- _PROVIDED PASSAGE_:

━━━━━━━━━━━━━━━━━━━━

A schematic representation of the key steps of COMETS simulations, from the level of individual boxes (top) to a whole lattice (bottom). Within each box, dFBA is solved for each species, with uptake set by Michaelis-Menten equations (top right). These calculations amount to piecewise linear approximations of the growth and environmental metabolites as a function of time. Classical discretization of the diffusion equation gives local rules for updating biomass and nutrients in each box (middle). The ensuing algorithm computes ecosystem dynamics (bottom) as a function of intracellular metabolism of individual species.

Figure 2

Figure 2

COMETS predictions of E. coli colony growth on various carbon sources. A) COMETS predicts that colony diameter increases linearly on glucose (diamonds), lactate (squares) and acetate (triangles). B) COMETS predictions of the rate of colony expansion (white bars) compared to the values reported by Wimpenny (black bars, no error estimate available). Predicted colony expansion on glucose was 16.7% slower than observed, while predicted growth on lactate and acetate deviated by 2.7% and 2.2% respectively.

Figure 3

Figure 3

COMETS predictions of growth for a two-species synthetic consortium. A) The consortium consists of a mutant S. enterica that provides methionine to an auxotrophic E. coli, obtaining carbon byproducts in return. B) COMETS correctly predicts that co-culture is necessary for growth on lactose minimal medium. C) Predicted and observed species frequencies before and after 48 hours of growth. Blue bars correspond to E. coli, red bars to S. enterica. COMETS ratios (left) represent biomass; observed values (right) are based on CFU. Error bars are standard deviations.

━━━━━━━━━━━━━━━━━━━━

Saved entries
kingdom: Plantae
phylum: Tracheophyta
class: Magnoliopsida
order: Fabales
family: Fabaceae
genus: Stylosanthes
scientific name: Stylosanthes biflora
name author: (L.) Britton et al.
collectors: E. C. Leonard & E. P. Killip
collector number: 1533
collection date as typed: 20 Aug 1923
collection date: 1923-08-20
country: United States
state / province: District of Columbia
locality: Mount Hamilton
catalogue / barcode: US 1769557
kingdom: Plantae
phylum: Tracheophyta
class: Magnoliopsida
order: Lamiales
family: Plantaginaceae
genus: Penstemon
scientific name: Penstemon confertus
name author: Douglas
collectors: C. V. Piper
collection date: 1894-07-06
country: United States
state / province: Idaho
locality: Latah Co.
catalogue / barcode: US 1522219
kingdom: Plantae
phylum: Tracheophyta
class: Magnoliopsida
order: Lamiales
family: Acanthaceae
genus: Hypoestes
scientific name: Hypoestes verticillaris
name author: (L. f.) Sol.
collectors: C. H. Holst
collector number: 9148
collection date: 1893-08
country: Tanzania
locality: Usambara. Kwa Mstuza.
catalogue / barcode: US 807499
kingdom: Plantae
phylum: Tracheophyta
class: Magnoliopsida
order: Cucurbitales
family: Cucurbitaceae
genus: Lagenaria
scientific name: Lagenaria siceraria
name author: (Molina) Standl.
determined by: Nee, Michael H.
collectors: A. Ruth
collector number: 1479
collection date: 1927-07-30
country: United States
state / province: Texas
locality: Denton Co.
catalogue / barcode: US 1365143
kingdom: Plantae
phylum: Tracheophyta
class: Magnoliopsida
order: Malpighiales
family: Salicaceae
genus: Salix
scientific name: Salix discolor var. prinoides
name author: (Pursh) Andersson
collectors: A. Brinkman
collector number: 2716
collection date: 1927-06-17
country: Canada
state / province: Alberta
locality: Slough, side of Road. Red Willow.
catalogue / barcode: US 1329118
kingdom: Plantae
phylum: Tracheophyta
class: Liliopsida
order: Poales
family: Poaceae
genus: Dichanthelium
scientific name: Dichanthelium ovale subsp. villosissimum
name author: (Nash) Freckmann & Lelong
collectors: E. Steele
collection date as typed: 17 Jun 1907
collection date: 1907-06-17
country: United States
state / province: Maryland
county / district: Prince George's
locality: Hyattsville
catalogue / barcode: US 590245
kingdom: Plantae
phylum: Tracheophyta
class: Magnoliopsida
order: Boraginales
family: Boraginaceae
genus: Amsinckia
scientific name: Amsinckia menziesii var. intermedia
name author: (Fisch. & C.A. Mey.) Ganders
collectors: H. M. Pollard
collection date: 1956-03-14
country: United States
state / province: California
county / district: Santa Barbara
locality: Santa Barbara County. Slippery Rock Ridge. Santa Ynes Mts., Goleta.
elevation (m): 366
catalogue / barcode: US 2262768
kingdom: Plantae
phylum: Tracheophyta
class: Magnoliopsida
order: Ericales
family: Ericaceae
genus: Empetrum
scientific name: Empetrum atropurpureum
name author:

━━━━━━━━━━━━━━━━━━━━

- _TO DO_:
Can you copy the stretch of the COMETS figure captions above from "COMETS predictions of growth" through "are standard deviations."?

- _PROBLEM SOLUTION_:
COMETS predictions of growth for a two-species synthetic consortium. A) The consortium consists of a mutant S. enterica that provides methionine to an auxotrophic E. coli, obtaining carbon byproducts in return. B) COMETS correctly predicts that co-culture is necessary for growth on lactose minimal medium. C) Predicted and observed species frequencies before and after 48 hours of growth. Blue bars correspond to E. coli, red bars to S. enterica. COMETS ratios (left) represent biomass; observed values (right) are based on CFU. Error bars are standard deviations.